How do you implement it? Well, the problem with that, and the rest of your
arguments lies in a specific point: Capitalism is about the freedom of an
individual to get as rich as possible, disregarding anything else. It's not
about your freedom to work with whomever you please, that's what democracy and
work freedom are for. Oh, and in my previous comment I was not talking about
banning private property, but about a culture of sharing. Most of the things
we can think about today are in the realm of the "mine-theirs"...how about we
bring back the "ours"?

In a nutshell, capitalism is about money. And whenever money occupies the
place of humankind and their rights, shit will hit the fan sooner than later.
You can adorn capitalism with good will through religion, with generosity
toward poor people, with the theory of adam smith about the cup of the rich
that pours over everyone.. but will still be about money.
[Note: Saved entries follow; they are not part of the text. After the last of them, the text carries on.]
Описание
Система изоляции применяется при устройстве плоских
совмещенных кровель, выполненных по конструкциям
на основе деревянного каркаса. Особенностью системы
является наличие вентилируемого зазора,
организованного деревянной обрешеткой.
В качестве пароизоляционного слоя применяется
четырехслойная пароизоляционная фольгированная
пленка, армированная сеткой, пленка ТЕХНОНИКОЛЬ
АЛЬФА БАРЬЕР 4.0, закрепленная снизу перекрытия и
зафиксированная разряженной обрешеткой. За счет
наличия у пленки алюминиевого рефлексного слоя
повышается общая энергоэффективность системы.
And I'm not advocating for a communist-russian-cold-war state. That's as bad
as this. What I'm advocating for is for policies that are centered not in
allowing people to get as rich as they can be in the name of free market and
illusionary progress, but on stablishing a minimum level of well being for
everyone. You can't get that through capitalism, but I think perhaps it's so
hard for people in the states to understand that because for years and years
they've been brainwashed into thinking otherwise.. They still believe there's
only one option.

PS: Sorry for my english, it's not my native language.